[Short problem 1]:
What is the minimum integration requirement on the integration options page?
[Short problem 2]:
Copy the stretch of the integration options page from "massfords edited this" through "use the data.".

[Passage]:

Skip to content
This repository was archived by the owner on Jul 26, 2022. It is now read-only.

Integration Options

massfords edited this page Apr 26, 2015 · 18 revisions

Overview

This page is an attempt at defining how teams will integrate. Based on a brief meeting with team World, we think there are three levels of integration that we could offer.

  • Level 1: CSV files only
  • Level 2: JSON files
  • Level 3: Service calls

The minimum requirement is Level 1. We'll have some mechanism where component A from a team will export the proscribed format and component B from another team will be able to parse that format and use the data.

Rows from a dataset
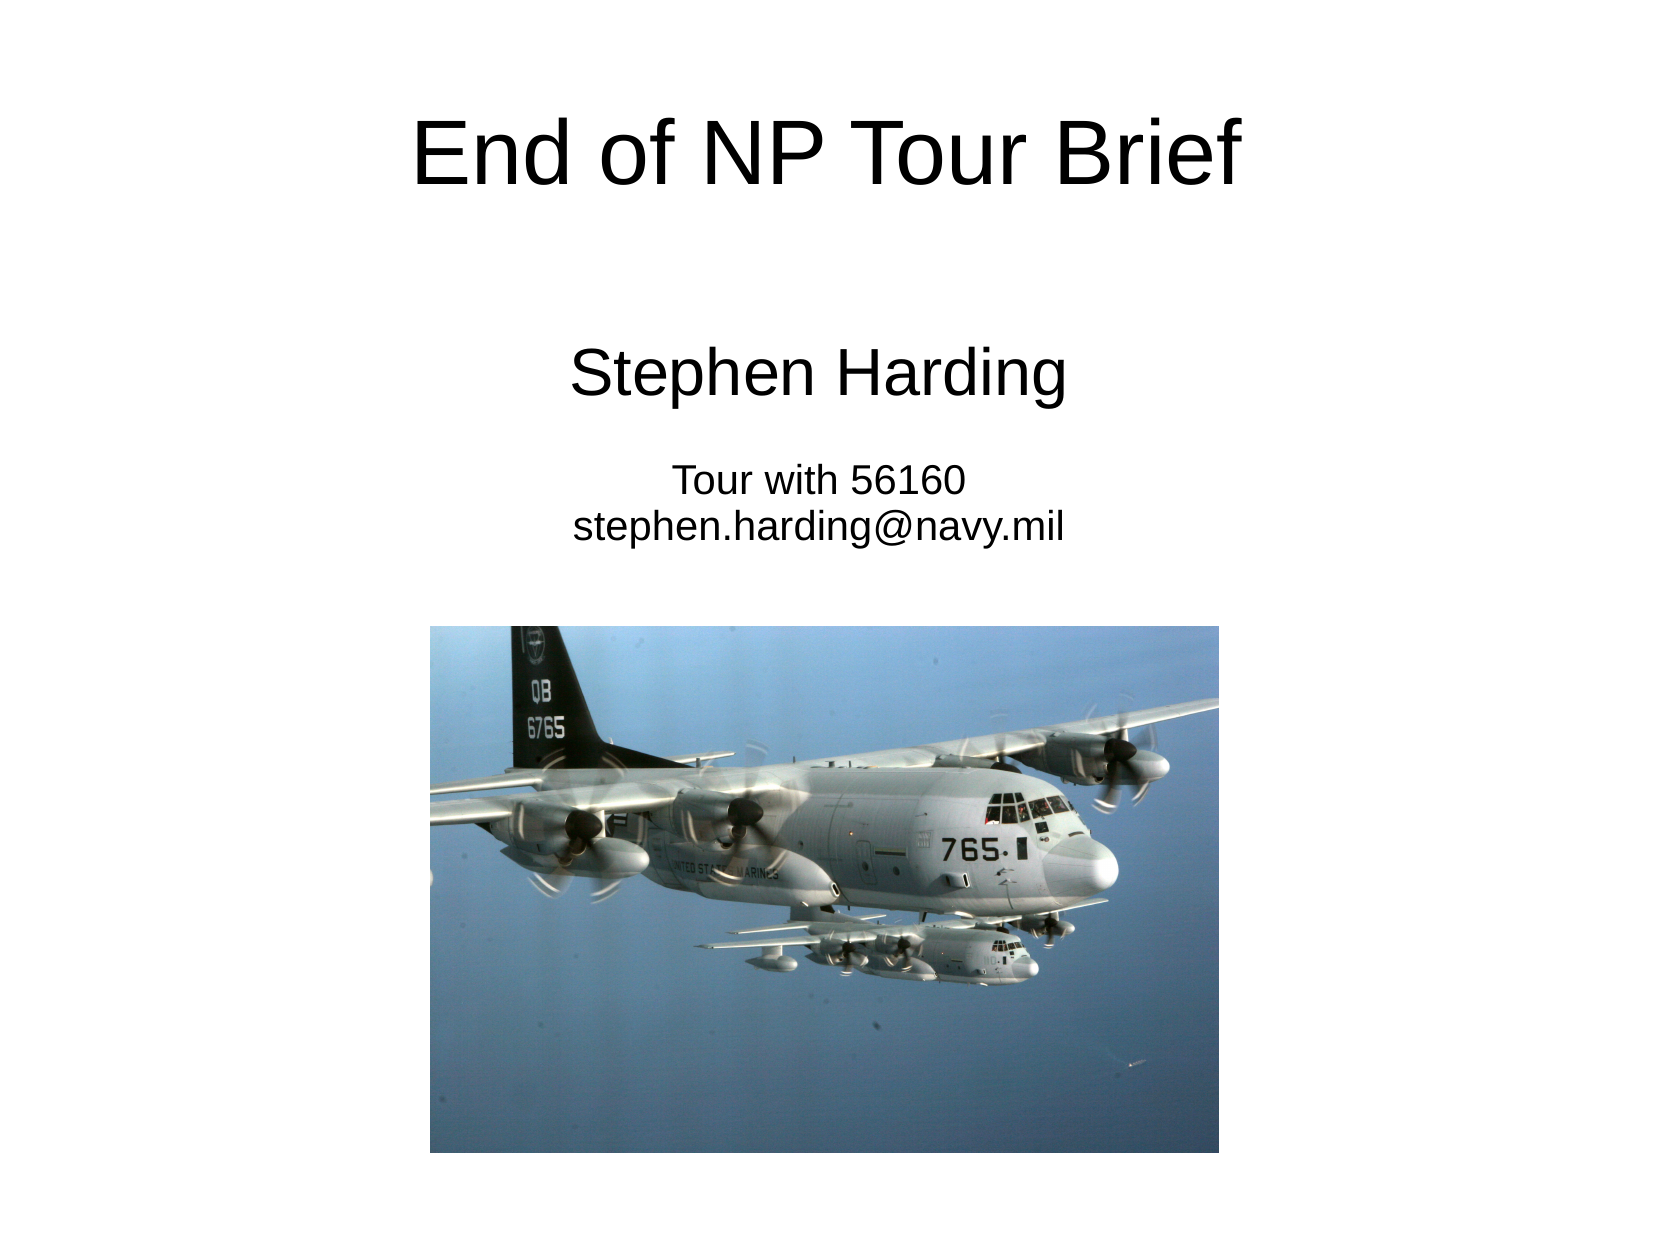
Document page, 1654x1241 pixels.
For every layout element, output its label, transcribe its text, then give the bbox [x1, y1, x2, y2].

title End of NP Tour Brief [82, 49, 1571, 257]
subtitle Stephen Harding Tour with 56160 stephen.harding@navy.mil [75, 255, 1564, 631]
picture [430, 626, 1219, 1153]
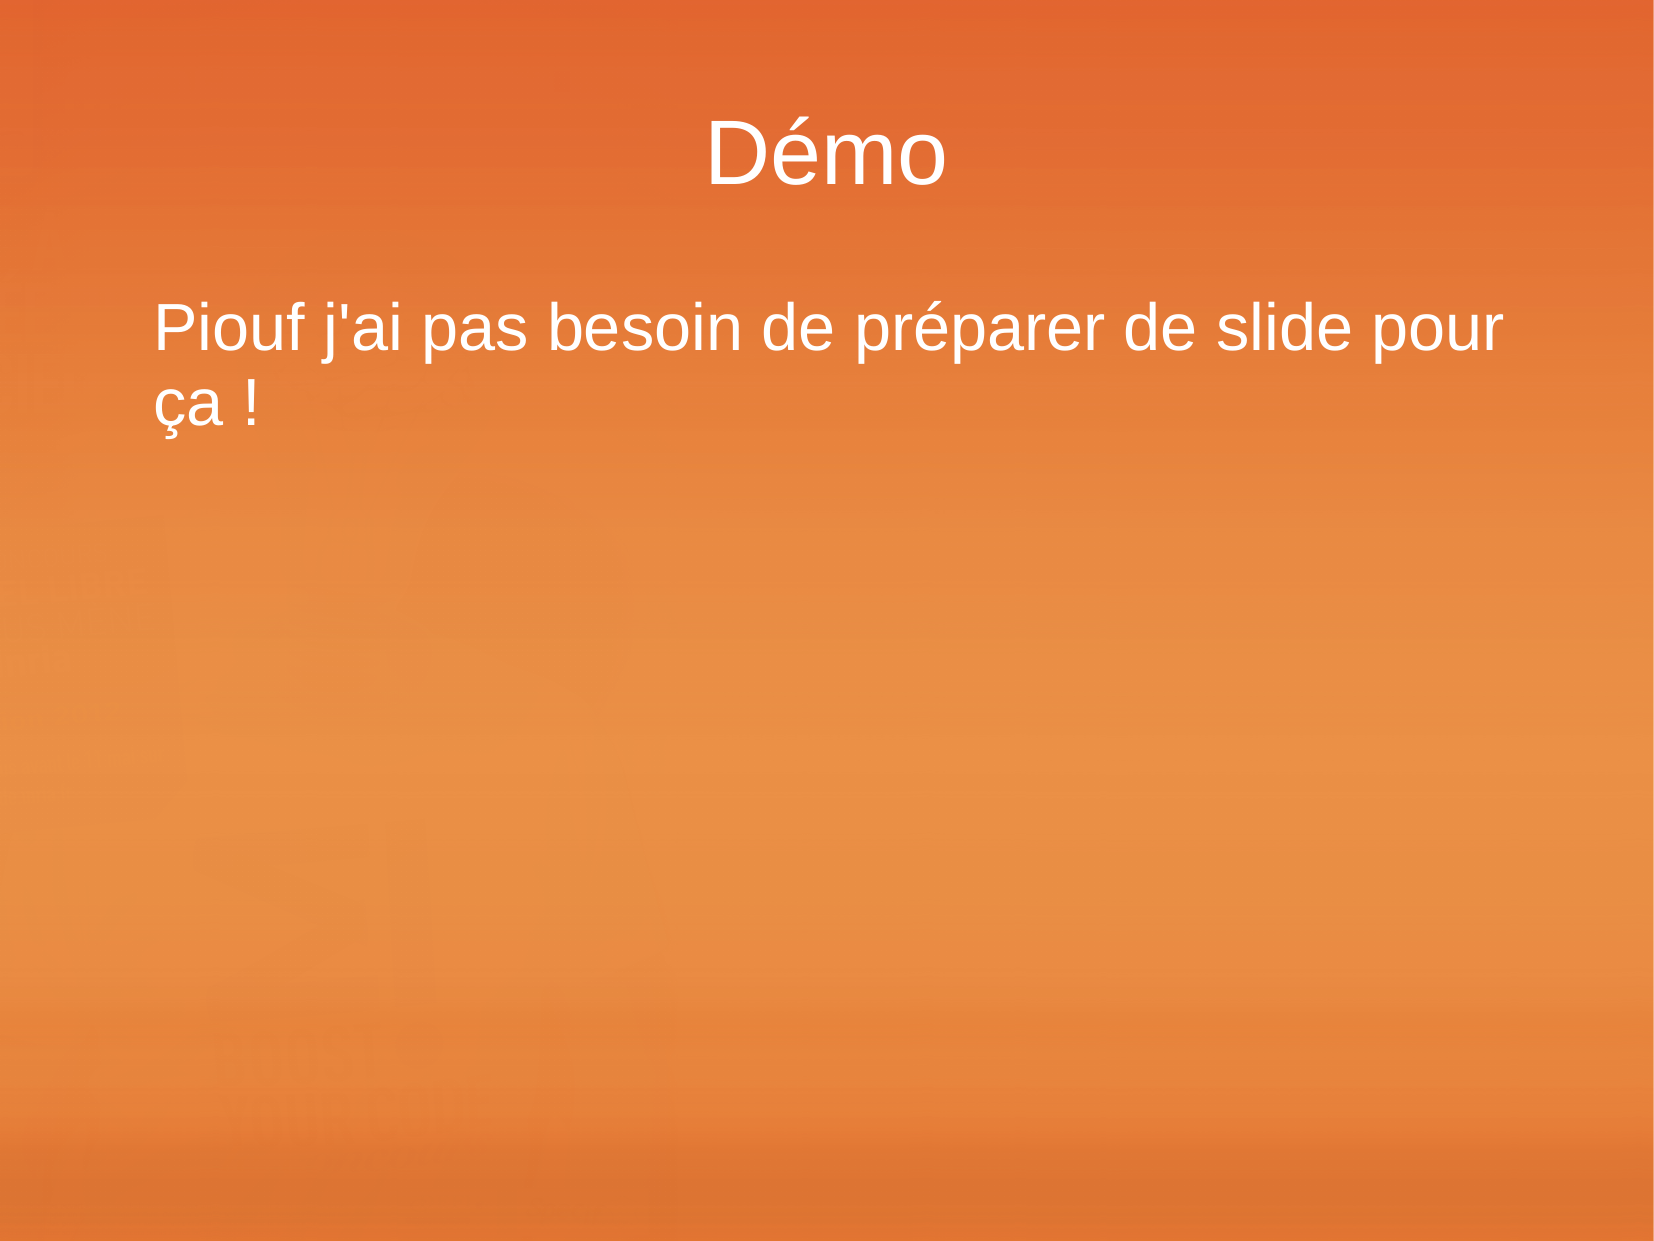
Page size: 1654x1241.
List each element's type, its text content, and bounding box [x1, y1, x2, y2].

picture [0, 0, 1654, 1241]
title Démo [82, 49, 1571, 257]
list Piouf j'ai pas besoin de préparer de slide pour ça ! [82, 290, 1538, 1186]
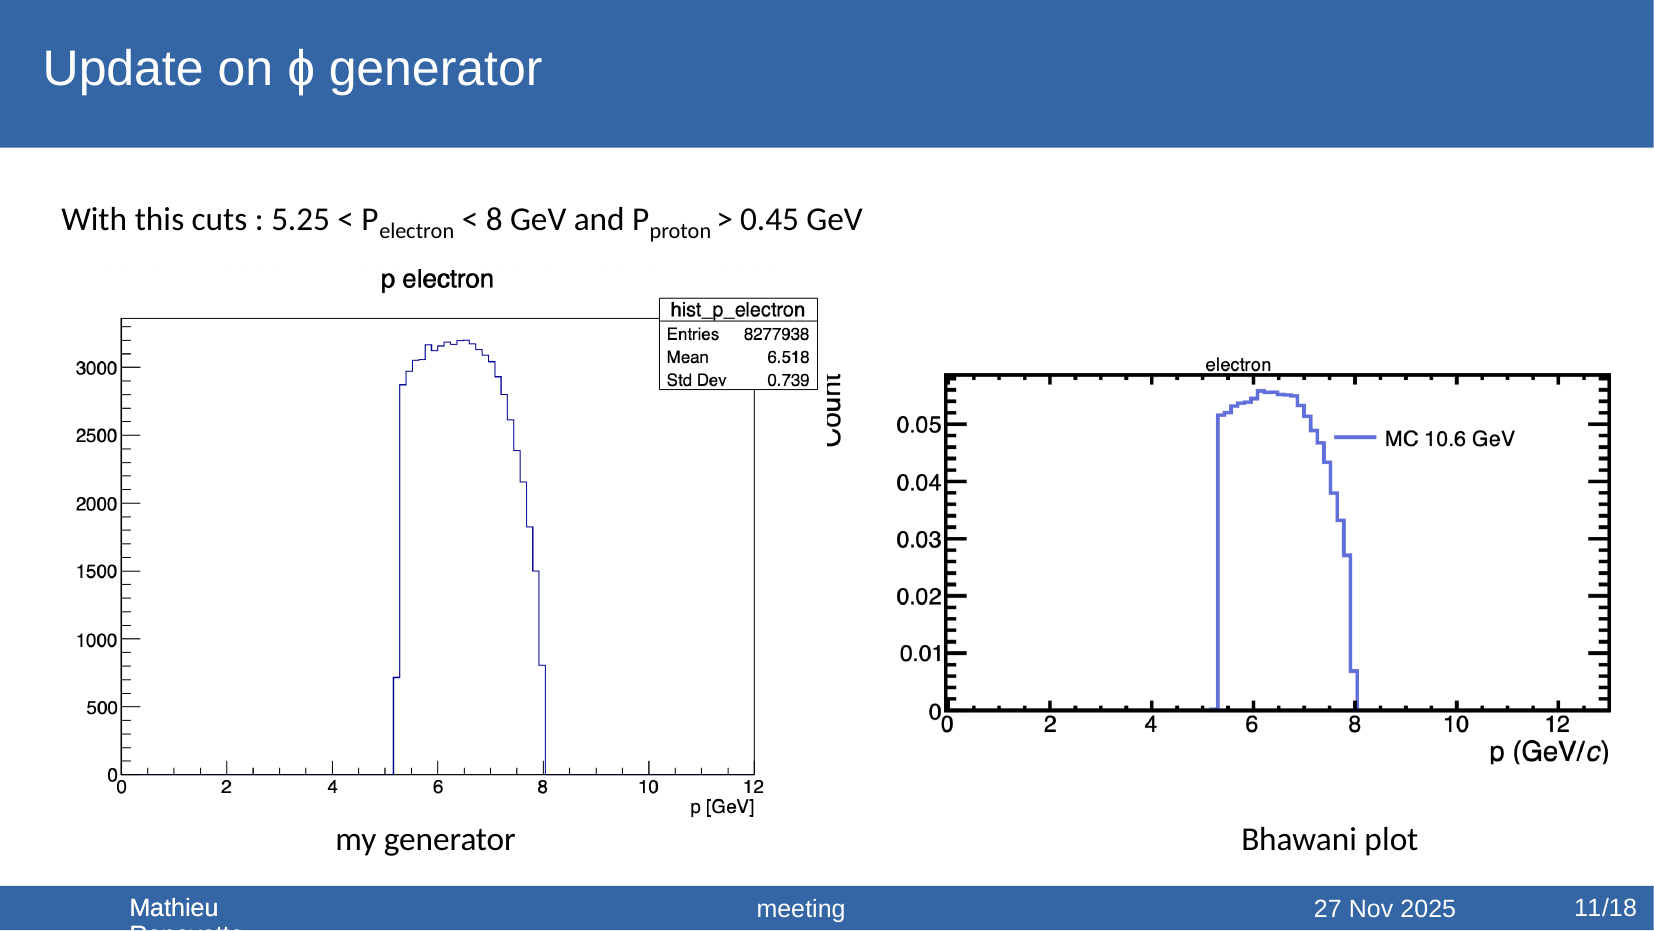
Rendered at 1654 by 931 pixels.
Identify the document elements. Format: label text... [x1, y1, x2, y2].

text_box meeting [734, 887, 953, 931]
text_box Mathieu Ronayette [114, 885, 355, 929]
text_box [0, 885, 131, 931]
text_box [0, 0, 1654, 148]
text_box Bhawani plot [1226, 809, 1436, 865]
text_box Update on ɸ generator [27, 32, 886, 106]
text_box 11/18 [1559, 885, 1654, 930]
text_box 27 Nov 2025 [1299, 887, 1536, 931]
text_box [226, 885, 1654, 931]
text_box With this cuts : 5.25 < Pelectron < 8 GeV and Pproton > 0.45 GeV [46, 189, 895, 246]
picture [52, 269, 1644, 824]
text_box my generator [320, 824, 535, 865]
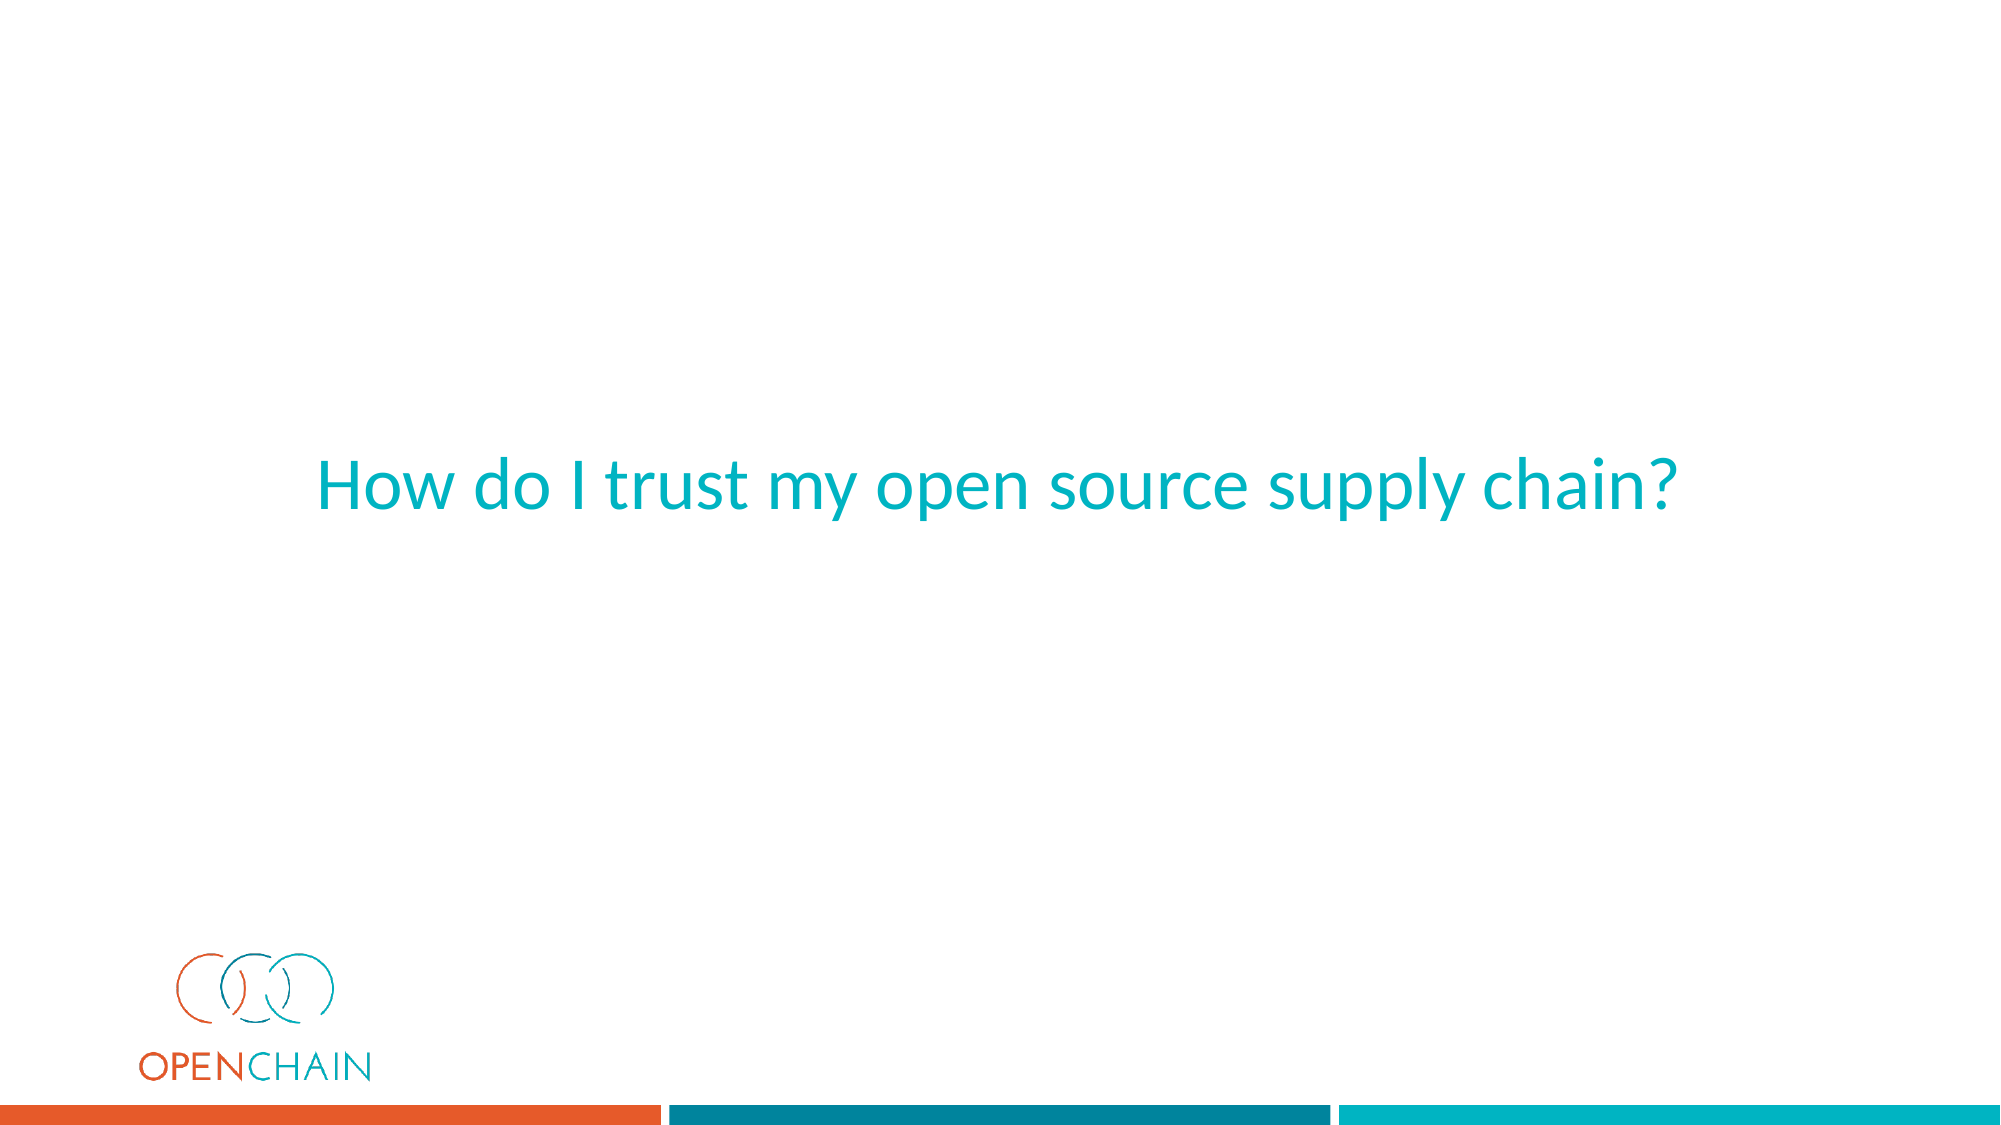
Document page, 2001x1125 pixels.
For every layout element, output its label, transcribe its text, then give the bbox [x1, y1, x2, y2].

[Task answer 1]:
Level 1, which is CSV files only.

[Task answer 2]:
massfords edited this page Apr 26, 2015 · 18 revisions

Overview

This page is an attempt at defining how teams will integrate. Based on a brief meeting with team World, we think there are three levels of integration that we could offer.

  • Level 1: CSV files only
  • Level 2: JSON files
  • Level 3: Service calls

The minimum requirement is Level 1. We'll have some mechanism where component A from a team will export the proscribed format and component B from another team will be able to parse that format and use the data.